In reply to Ayrton:
a) great thing. have fun.
b) decent film idea so long as you avoid all the usual dull cliches many amature films fall into, ie making it about you, rather than about the trip. even the climbing gets boring fast if its not super duper amazing.
but a good road trip/travel bio with climbing as a personal narrative could work - mind you, everything else has to be interesting too. 30mins of grunting, repeats and climbers lingo wont keep many asses on seats.
tips:
show local stuff, and not just zany 'freakin hardcore man' shit (its not a snow boarding film).
avoid cliches and give some sincere depth (token temples and fried cockroaches in thailand isnt interesting)
give some 'why' to it (show some process, give things a reason)

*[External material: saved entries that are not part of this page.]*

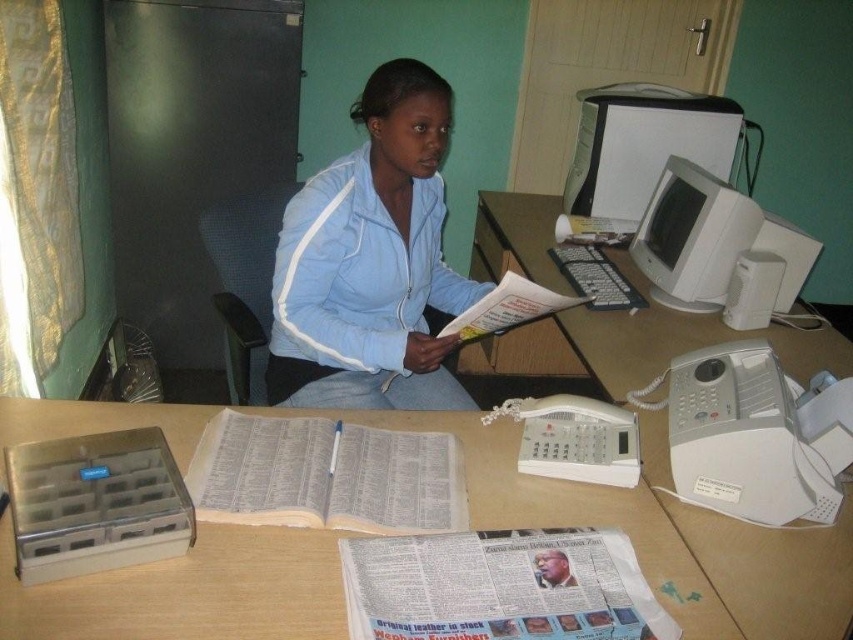
Question: Can you confirm if white plastic telephone at center is smaller than white paper at center?

Choices:
 (A) yes
 (B) no

Answer: (B)

Question: Which of these objects is positioned closest to the wooden table at center?

Choices:
 (A) white plastic telephone at center
 (B) white paper newspaper at center

Answer: (B)

Question: Which of the following is the closest to the observer?

Choices:
 (A) (314, 600)
 (B) (743, 220)

Answer: (A)

Question: Which of the following is the closest to the observer?

Choices:
 (A) (445, 326)
 (B) (738, 216)

Answer: (A)

Question: Does white paper book at center appear over white plastic monitor at upper center?

Choices:
 (A) yes
 (B) no

Answer: (B)

Question: Is wooden table at center to the right of light blue zip-up jacket at center from the viewer's perspective?

Choices:
 (A) no
 (B) yes

Answer: (A)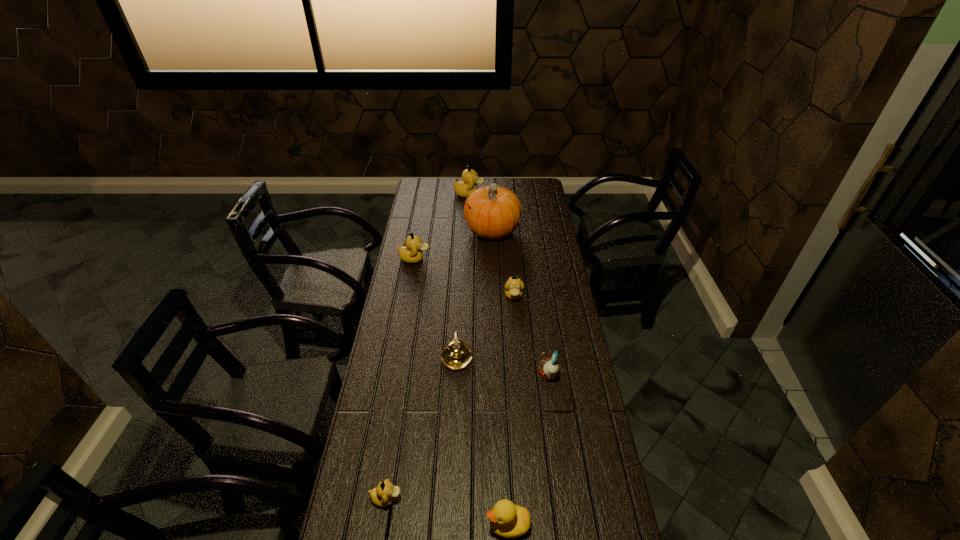
Image resolution: width=960 pixels, height=540 pixels. In the image, there is a desktop. In order to click on vacant space at the right edge in this screenshot , I will do `click(549, 273)`.

In the image, there is a desktop. Identify the location of vacant space at the far left corner. Image resolution: width=960 pixels, height=540 pixels. (420, 184).

I want to click on free space between the rightmost object and the second biggest tan duckling, so click(482, 317).

Where is `free area in between the fourth farthest object and the second farthest object`? This screenshot has height=540, width=960. free area in between the fourth farthest object and the second farthest object is located at coordinates (503, 264).

The height and width of the screenshot is (540, 960). Find the location of `free space that is in between the rightmost object and the fifth nearest object`. free space that is in between the rightmost object and the fifth nearest object is located at coordinates click(x=531, y=335).

The height and width of the screenshot is (540, 960). I want to click on empty space that is in between the rightmost tan duckling and the rightmost object, so click(x=531, y=335).

Image resolution: width=960 pixels, height=540 pixels. Identify the location of the second closest object to the farthest tan duckling. (411, 253).

Select which object is the closest to the nearest tan duckling. Please provide its 2D coordinates. Your answer should be formatted as a tuple, i.e. [(x, y)], where the tuple contains the x and y coordinates of a point satisfying the conditions above.

[(506, 520)]

Select which duckling appears as the fourth closest to the shortest object. Please provide its 2D coordinates. Your answer should be formatted as a tuple, i.e. [(x, y)], where the tuple contains the x and y coordinates of a point satisfying the conditions above.

[(464, 188)]

Identify which duckling is the nearest to the second farthest tan duckling. Please provide its 2D coordinates. Your answer should be formatted as a tuple, i.e. [(x, y)], where the tuple contains the x and y coordinates of a point satisfying the conditions above.

[(514, 286)]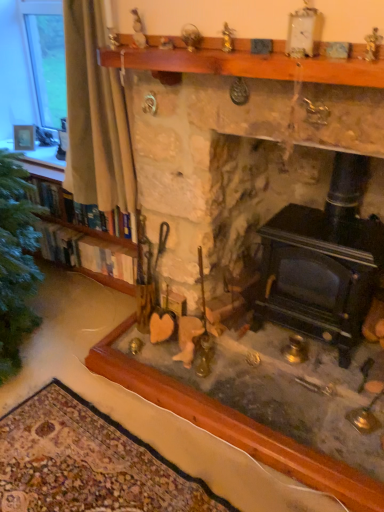
Locate an element on the screen. This screenshot has width=384, height=512. vacant area situated below wooden bookshelf at left (from a real-world perspective) is located at coordinates (73, 282).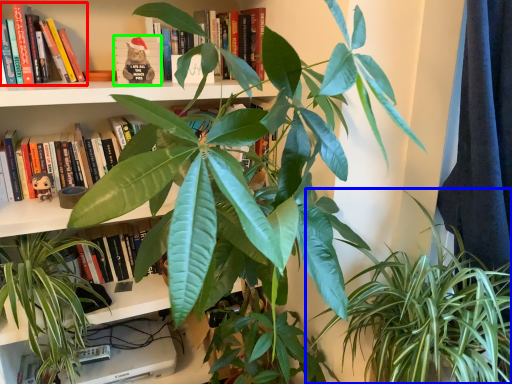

be someone interesting (yet another 'dude' whooping it up with no views on the world throws away the films star actor. be an interesting person doing interesting things).
go beyond lonely planet (weve all seen the usual culture shock stuff like cheao thai bungalows, flushing toilets in australia and fat people with guns in the us - give us something new).
tits (if all else fails, at least have girls in bikinis)
that may sound picky, but after seeing loads of climbing films, tho ones i remember are not for the climbing but for the 'where, who and how'.
in your research, look beyond climbing films for ideas (both to pursue and avoid). other genres like kayaking, war tourism and foodism often have interesting ideas - climbing films are pretty unsophisticated really.
if you drop by japan let me know. some good granite, weird shit and i will hold your camera for a few days.